Friday, September 7, 2012

Chuckles the Economist

Princeton's Harvey Rosen weighs in on the dispute between Martin Feldstein and Brad DeLong over the potential tax revenue in Romney World, and has fun doing it;
As far as I can tell, not much has been said about the possible effects of the Romney proposal on economic growth.  This is curious because increasing growth is the motivation for the proposal in the first place.  
....As I understand it, the TPC model is based on a large set of publicly available tax returns (in electronic form and anonymized) provided by the Internal Revenue Service.  When analyzing any change in the tax code, the TPC in effect plays H&R Block for every return....
A not too veiled reference to the insight that made Mr. Block's success possible; most federal tax return problems are due to simple errors in arithmetic and many people are so limited intellectually that they're willing to pay someone to check for those.
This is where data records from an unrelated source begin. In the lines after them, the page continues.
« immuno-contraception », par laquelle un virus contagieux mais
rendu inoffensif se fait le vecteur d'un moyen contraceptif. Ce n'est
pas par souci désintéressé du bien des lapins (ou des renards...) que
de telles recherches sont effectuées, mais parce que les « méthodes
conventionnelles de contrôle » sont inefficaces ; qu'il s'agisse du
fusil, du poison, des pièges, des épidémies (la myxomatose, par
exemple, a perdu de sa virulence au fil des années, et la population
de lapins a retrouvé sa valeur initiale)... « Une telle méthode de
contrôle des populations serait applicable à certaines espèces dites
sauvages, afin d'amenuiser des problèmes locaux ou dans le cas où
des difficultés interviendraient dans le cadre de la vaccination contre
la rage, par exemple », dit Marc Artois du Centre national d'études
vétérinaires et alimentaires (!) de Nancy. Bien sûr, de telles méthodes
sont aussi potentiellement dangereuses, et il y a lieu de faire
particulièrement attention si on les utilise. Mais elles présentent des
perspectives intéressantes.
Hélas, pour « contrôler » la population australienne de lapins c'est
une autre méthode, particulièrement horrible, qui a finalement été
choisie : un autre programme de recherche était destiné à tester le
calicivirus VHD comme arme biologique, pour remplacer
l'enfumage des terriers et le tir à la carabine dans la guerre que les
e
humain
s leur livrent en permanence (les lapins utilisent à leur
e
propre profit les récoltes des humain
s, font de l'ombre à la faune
But professional economists should be expected to be made of sterner stuff, they should be analysts;
An important complication arises if taxes affect people’s behavior.
[big snip of calculations]
For the over $100,000 group, the reduction in revenue because of rate cuts is about $144 billion; the increase in revenue due to base broadening is $200 billion; and with a 3 percentage point growth assumption, the additional revenue from a rise in incomes is $25 billion.
The net impact is a positive $81 billion.  That is, under these assumptions,  taxpayers with incomes of $100,000 or more would pay $81 billion more in taxes.
 So much for Prof. DeLong's 'mathematically impossible' claim.